Frontier developers are adopting a mixture-of-experts architecture as the foundation for their most advanced open-source models. Designers now rely on specialised experts that activate only when needed instead of forcing every parameter to work on each token.

Major models, such as DeepSeek-R1, Kimi K2 Thinking, and Mistral Large 3, rise to the top of the Artificial Analysis leaderboard by utilising this pattern to combine greater capability with lower computational strain.

Scaling the architecture has always been the main obstacle. Expert parallelism requires high-speed memory access and near-instant communication between multiple GPUs, yet traditional systems often create bottlenecks that slow down training and inference.

NVIDIA has shifted toward extreme hardware and software codesign to remove those constraints.

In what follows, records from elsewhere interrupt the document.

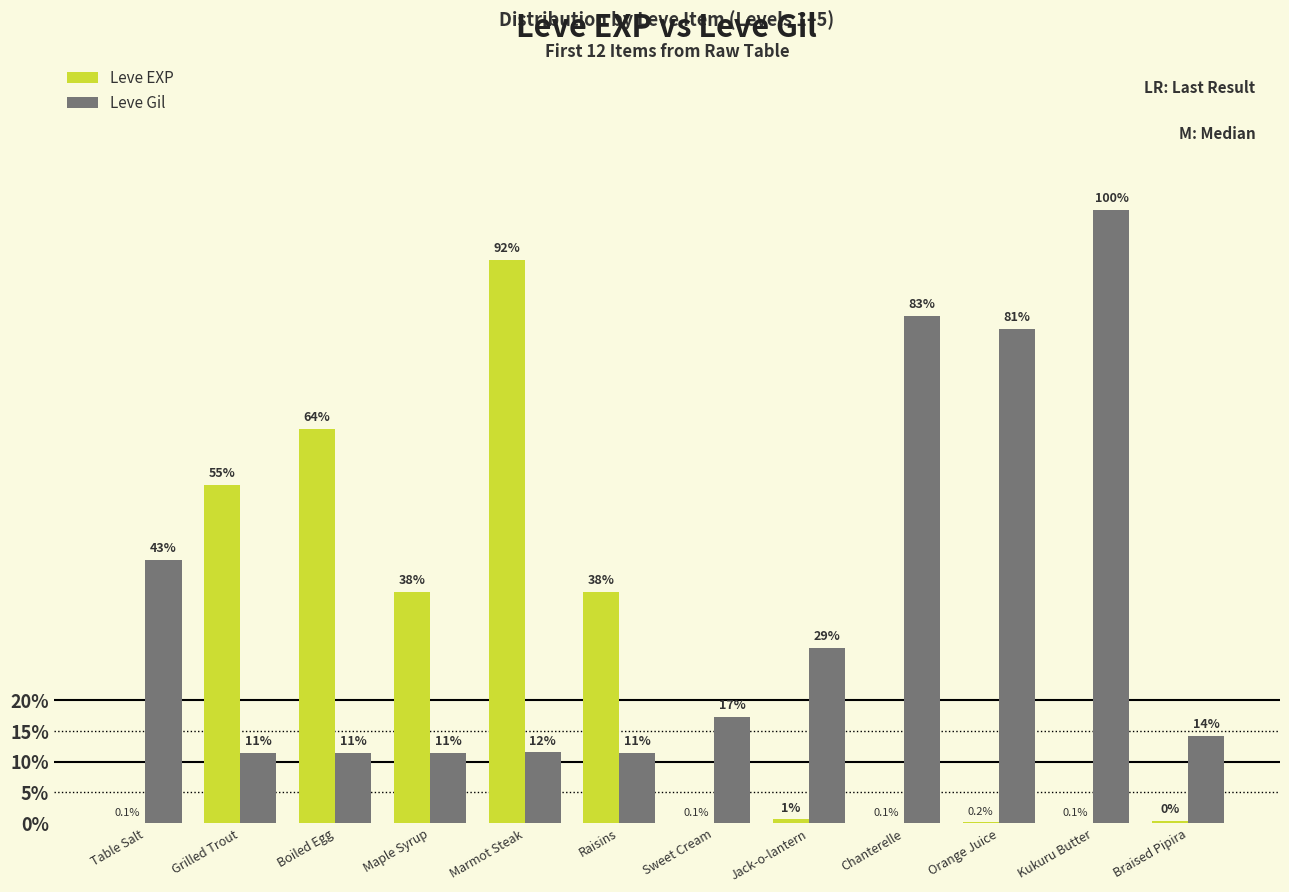

At which label does Leve Gil reach its minimum?

Grilled Trout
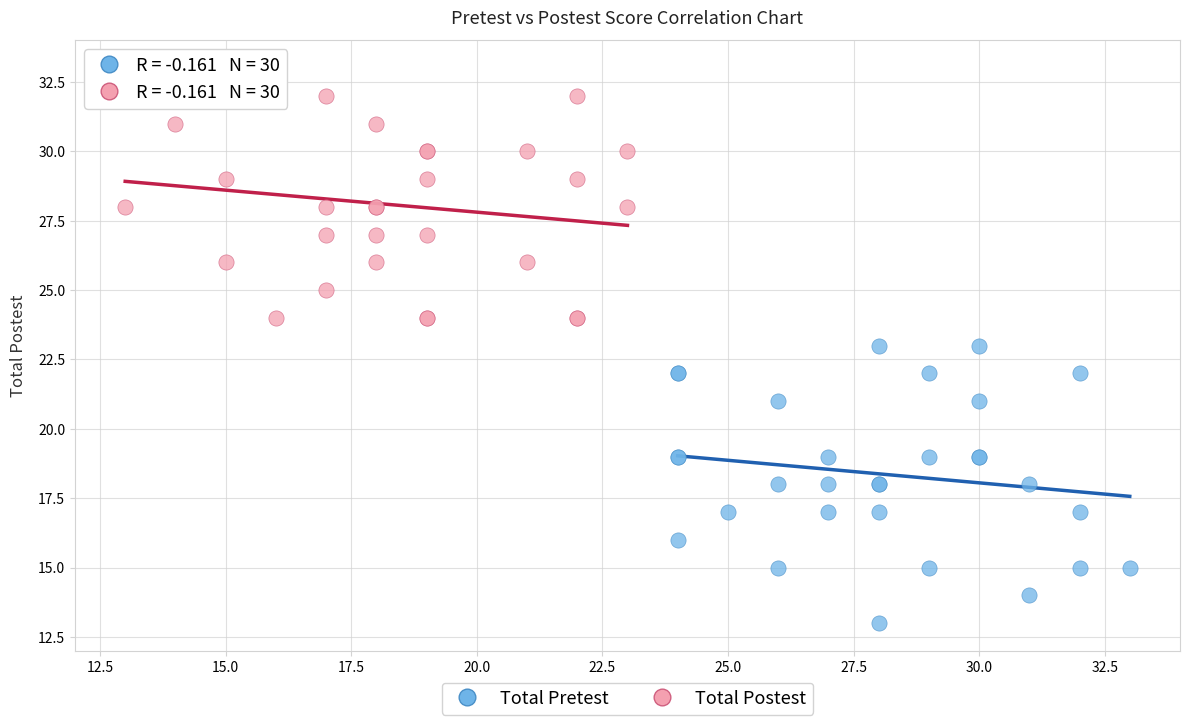

Which series contains the highest Y value?

Total Postest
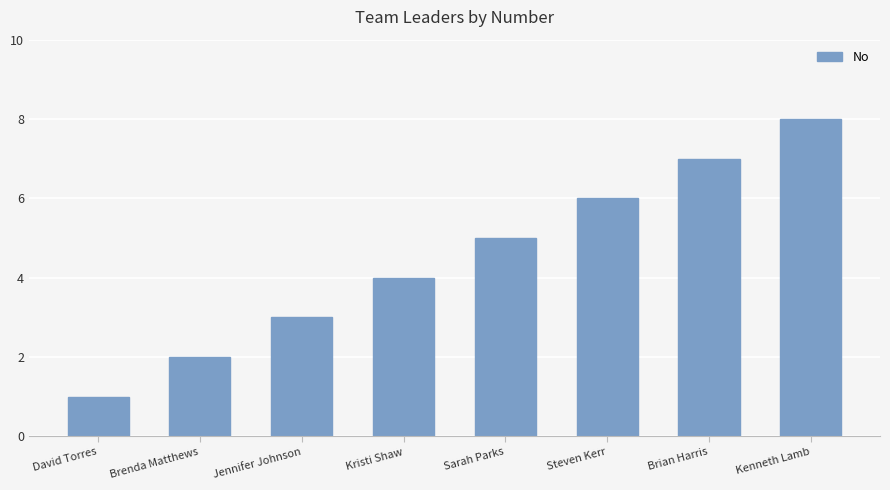

What is the change in value from David Torres to Steven Kerr?

+5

The GB200 NVL72 rack-scale system links seventy-two Blackwell GPUs via fast shared memory and a dense NVLink fabric, enabling experts to exchange information rapidly, rather than relying on slower network layers.

Model developers report significant improvements once they deploy MoE designs on NVL72. Performance leaps of up to ten times have been recorded for frontier systems, improving latency, energy efficiency and the overall cost of running large-scale inference.

Cloud providers integrate the platform to support customers in building agentic workflows and multimodal systems that route tasks between specialised components, rather than duplicating full models for each purpose.

Industry adoption signals a shift toward a future where efficiency and intelligence evolve together. MoE has become the preferred architecture for state-of-the-art reasoning, and NVL72 offers a practical route for enterprises seeking predictable performance gains.

NVIDIA positions its roadmap, including the forthcoming Vera Rubin architecture, as the next step in expanding the scale and capability of frontier AI.